With this in mind I decided to cease feeding the house's habit and buy in a chunk of rechargeables in one go to provide a maintenance dose of AA power. A search on t'internet led me to the eBay website  of RechargeableBatteries.co.uk who had 40 2000mAh Sanyo Eneloop batteries on offer for £65. These are low self-discharge batteries which should be good for the low-use low-drain toys that are scattered around the house. As I'm always a bit wary buying off the web and the eBay shop has only been running since 17/12/10 a quick Whois gave the domain registrant as Supreme Imports who, according to their website, is the largest battery distributor in the world) so that's OK then.

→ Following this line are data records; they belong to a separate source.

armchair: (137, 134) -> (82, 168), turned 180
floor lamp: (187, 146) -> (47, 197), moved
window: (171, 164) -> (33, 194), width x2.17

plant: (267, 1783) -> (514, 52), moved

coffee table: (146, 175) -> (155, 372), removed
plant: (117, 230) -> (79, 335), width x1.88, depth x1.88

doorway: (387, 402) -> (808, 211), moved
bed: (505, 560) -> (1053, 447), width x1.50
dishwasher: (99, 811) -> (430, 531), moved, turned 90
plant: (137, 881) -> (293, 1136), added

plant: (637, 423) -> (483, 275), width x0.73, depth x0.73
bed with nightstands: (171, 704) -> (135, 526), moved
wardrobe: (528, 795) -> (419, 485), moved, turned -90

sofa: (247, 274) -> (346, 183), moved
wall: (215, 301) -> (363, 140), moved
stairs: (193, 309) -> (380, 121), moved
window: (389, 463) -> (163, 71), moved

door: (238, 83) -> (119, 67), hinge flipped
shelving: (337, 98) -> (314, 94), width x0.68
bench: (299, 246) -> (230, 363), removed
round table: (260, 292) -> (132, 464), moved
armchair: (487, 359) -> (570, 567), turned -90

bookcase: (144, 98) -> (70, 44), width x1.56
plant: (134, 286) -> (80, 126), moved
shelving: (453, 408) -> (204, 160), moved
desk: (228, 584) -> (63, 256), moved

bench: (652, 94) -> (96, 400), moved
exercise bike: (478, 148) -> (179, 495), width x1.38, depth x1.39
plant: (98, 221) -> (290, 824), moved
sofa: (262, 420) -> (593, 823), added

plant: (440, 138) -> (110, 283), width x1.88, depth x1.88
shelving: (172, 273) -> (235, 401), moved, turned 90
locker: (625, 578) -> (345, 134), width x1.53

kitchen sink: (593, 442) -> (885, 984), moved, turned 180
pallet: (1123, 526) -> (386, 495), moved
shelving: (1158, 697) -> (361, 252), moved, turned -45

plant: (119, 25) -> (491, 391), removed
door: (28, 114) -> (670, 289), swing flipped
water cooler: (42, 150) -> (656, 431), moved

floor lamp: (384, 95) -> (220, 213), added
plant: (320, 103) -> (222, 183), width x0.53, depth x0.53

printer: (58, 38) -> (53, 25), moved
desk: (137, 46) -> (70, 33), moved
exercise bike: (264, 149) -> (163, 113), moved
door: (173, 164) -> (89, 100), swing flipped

Batteries arrived within 4 days of ordering. JOB DONE.

Sunday 16 January 2011

Did someone say Project?

We are supposed to be having a major clear out of the junkyard that is the kid’s playroom. As is to be expected this should generate small fix-it jobs on a large scale . It would if it was being done with any speed, that is, but the Major is far too busy to progress her first project of the New Year. Hence it can be carried out at my more reasoned and logical pace, which also happens to be quite a bit more leisurely…

Anyhoo the first quarter of the room (also the one which the least in it) yielded enough floor space to fit another small desk into the room. I managed to swing it past the Major on the grounds that the current ‘70s office surplus desk could be used as messy/craft area for the kids  (ie code for a small scale indoor workbench for me,  mwhah-ha-ha-hah!).

At the moment the world and his wife are ditching their computer desks when they get a laptop and they are frequently available on Freecycle. As I am of a functional/utilitarian bent I don’t care what it looks like just as long as it fits into the space  and does the job so that suits me. A day later we had a perfectly reasonable pine corner desk. Result.